▸ WORK ORDER
The material below contains a line with "fx=916.4 fy=916.4 cx=639.6" and a line with "If I click at (716, 680), what do I hit?". Copy exactly those two lines and all lines between them.

··· DATA EXTRACT ···

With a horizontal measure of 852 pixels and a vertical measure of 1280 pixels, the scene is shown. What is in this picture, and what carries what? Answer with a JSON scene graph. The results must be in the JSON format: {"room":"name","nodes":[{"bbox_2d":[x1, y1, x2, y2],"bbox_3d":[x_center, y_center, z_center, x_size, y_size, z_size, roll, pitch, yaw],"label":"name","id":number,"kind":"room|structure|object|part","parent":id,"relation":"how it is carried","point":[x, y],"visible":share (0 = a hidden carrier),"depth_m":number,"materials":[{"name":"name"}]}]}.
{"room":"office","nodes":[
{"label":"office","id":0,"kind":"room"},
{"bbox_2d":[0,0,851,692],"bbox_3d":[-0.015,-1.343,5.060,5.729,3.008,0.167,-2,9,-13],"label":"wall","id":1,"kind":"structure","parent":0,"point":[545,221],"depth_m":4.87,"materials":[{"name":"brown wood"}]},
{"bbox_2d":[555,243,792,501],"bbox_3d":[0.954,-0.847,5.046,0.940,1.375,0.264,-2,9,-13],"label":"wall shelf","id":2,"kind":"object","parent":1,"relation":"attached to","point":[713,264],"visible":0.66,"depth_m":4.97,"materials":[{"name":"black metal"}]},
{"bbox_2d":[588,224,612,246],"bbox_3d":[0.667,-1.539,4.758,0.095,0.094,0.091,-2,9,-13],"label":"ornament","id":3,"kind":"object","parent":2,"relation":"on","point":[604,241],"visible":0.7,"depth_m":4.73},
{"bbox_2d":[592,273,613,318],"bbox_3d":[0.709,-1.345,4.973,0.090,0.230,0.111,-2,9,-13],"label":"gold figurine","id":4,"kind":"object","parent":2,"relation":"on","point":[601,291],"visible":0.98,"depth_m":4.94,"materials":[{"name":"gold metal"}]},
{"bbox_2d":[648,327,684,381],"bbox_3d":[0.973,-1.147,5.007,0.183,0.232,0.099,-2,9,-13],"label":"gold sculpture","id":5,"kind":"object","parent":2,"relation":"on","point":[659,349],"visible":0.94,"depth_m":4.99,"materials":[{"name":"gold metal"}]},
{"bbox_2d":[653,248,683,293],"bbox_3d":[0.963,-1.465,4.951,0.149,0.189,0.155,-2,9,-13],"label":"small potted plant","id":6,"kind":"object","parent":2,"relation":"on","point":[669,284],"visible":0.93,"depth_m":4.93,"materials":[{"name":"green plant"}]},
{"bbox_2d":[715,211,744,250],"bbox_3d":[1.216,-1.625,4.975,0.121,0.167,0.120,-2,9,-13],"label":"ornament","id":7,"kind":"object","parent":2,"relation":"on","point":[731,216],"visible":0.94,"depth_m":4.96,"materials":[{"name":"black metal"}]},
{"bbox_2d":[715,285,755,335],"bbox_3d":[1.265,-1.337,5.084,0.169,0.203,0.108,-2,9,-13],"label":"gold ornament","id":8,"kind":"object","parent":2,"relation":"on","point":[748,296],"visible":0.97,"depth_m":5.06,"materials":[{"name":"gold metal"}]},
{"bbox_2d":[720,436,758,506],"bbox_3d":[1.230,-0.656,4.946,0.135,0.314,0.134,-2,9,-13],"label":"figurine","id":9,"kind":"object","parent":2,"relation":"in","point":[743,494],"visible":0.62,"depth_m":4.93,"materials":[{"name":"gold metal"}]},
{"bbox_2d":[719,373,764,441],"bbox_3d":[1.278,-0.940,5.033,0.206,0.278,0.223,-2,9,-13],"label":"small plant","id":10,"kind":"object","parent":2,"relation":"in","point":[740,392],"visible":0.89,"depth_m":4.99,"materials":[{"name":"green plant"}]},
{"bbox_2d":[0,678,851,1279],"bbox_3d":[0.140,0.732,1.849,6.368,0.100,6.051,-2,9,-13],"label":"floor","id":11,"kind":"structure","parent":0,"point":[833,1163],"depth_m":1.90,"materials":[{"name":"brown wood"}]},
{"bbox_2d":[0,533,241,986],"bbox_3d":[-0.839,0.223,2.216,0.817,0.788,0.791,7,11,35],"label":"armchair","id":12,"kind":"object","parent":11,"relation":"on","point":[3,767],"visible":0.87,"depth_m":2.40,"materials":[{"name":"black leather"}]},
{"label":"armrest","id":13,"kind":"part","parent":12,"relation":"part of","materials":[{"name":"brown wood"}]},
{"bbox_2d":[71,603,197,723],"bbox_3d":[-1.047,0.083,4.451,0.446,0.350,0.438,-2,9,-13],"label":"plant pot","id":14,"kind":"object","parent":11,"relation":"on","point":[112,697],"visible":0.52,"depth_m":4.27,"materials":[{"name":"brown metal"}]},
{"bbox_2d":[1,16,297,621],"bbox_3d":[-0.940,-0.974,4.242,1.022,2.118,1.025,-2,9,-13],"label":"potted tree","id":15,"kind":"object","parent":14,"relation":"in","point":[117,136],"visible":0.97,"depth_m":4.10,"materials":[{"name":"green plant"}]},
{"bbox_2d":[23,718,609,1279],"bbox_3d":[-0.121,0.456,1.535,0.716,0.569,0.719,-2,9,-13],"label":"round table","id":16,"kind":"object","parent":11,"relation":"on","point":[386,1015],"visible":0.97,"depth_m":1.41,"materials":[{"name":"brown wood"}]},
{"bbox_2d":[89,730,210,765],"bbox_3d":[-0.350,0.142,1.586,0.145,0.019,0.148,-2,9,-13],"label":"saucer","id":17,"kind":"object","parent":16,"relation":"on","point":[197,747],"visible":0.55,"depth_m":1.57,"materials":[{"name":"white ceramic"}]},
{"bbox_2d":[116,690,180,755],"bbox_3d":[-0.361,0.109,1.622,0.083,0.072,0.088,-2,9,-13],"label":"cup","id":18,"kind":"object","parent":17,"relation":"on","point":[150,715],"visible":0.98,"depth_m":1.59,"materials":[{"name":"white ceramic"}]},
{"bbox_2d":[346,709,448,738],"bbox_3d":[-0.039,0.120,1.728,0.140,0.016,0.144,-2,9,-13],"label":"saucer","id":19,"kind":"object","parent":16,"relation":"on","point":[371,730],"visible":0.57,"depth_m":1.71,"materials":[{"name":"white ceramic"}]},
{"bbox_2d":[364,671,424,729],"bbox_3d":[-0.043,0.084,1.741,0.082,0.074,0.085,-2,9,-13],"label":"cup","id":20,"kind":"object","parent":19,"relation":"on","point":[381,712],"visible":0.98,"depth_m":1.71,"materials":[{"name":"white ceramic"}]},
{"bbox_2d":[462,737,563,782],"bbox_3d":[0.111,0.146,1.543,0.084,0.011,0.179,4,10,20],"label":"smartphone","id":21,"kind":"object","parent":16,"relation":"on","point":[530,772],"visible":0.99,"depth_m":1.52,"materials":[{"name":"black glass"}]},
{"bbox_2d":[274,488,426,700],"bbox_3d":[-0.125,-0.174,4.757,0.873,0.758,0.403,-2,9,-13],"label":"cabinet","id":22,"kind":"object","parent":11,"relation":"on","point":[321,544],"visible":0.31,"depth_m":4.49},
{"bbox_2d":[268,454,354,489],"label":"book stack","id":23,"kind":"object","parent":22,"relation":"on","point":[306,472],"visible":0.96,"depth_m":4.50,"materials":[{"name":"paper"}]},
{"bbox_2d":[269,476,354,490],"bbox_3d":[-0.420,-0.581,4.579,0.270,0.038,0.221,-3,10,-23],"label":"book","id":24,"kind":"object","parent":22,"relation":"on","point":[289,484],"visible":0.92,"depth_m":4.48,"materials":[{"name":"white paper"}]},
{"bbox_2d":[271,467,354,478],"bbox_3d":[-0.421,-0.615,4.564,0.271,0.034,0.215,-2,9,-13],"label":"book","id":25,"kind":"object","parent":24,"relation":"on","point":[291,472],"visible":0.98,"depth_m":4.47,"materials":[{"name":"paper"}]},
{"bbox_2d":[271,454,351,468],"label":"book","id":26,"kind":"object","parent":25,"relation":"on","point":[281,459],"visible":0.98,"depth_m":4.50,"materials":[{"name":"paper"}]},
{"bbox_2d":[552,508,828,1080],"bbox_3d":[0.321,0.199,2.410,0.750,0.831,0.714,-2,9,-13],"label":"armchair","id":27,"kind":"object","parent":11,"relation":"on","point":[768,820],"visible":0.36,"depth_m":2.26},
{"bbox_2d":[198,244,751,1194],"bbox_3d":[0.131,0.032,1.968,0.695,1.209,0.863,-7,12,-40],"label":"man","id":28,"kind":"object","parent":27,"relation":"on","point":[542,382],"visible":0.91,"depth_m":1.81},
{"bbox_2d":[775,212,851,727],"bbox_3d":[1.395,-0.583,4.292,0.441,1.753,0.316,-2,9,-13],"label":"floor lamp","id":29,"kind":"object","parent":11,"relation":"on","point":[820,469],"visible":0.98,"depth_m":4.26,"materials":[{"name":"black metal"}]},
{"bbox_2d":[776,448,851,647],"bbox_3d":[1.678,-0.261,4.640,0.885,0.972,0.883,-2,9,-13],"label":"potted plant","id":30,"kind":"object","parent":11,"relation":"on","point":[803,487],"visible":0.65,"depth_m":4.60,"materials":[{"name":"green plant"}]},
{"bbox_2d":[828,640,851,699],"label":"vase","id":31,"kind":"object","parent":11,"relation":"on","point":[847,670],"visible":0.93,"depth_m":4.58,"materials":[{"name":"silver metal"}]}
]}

···
··· DATA EXTRACT ···

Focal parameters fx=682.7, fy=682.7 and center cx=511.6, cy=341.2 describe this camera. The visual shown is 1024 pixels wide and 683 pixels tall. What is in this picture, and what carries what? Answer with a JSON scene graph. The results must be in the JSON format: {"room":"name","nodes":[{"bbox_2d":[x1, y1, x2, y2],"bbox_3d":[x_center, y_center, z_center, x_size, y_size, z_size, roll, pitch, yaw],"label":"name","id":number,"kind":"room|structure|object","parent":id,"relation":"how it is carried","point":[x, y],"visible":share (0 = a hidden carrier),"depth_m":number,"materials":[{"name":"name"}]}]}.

···
··· DATA EXTRACT ···

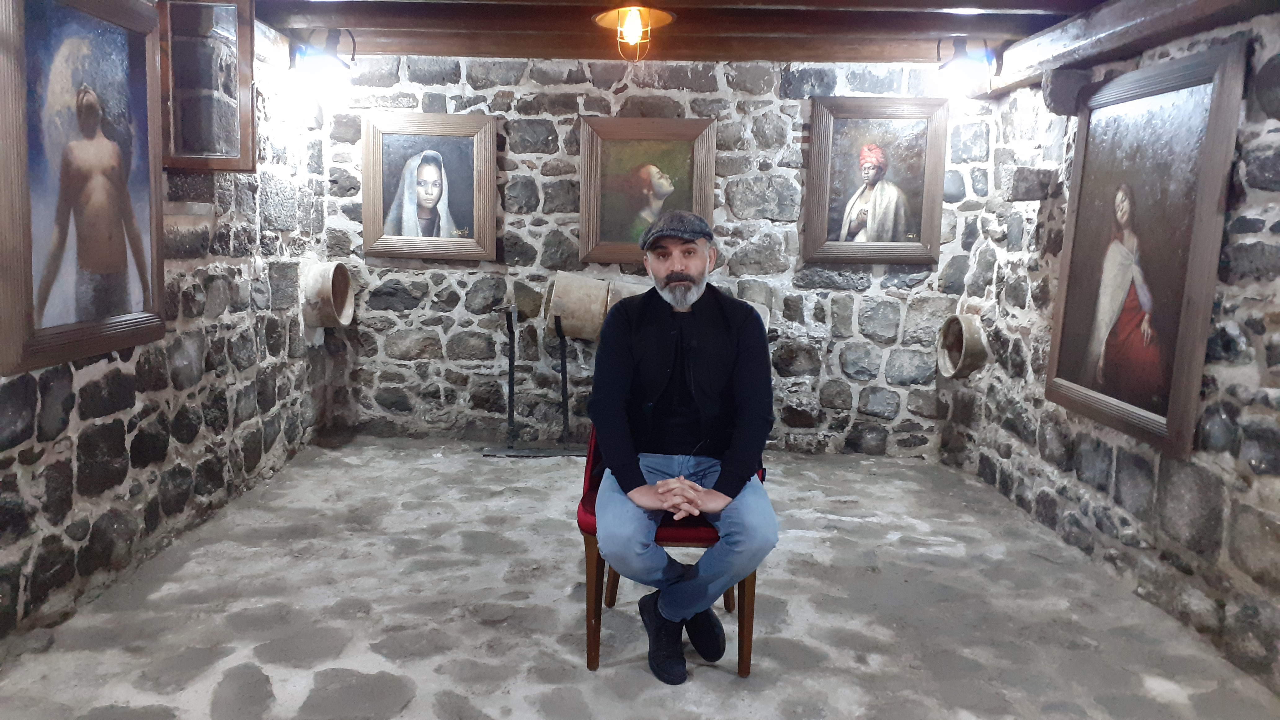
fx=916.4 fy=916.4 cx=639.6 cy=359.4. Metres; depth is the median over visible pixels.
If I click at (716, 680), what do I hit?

···

▸ SOLUTION TO THE PROBLEM
fx=916.4 fy=916.4 cx=639.6 cy=359.4. Metres; depth is the median over visible pixels.
If I click at (716, 680), what do I hit?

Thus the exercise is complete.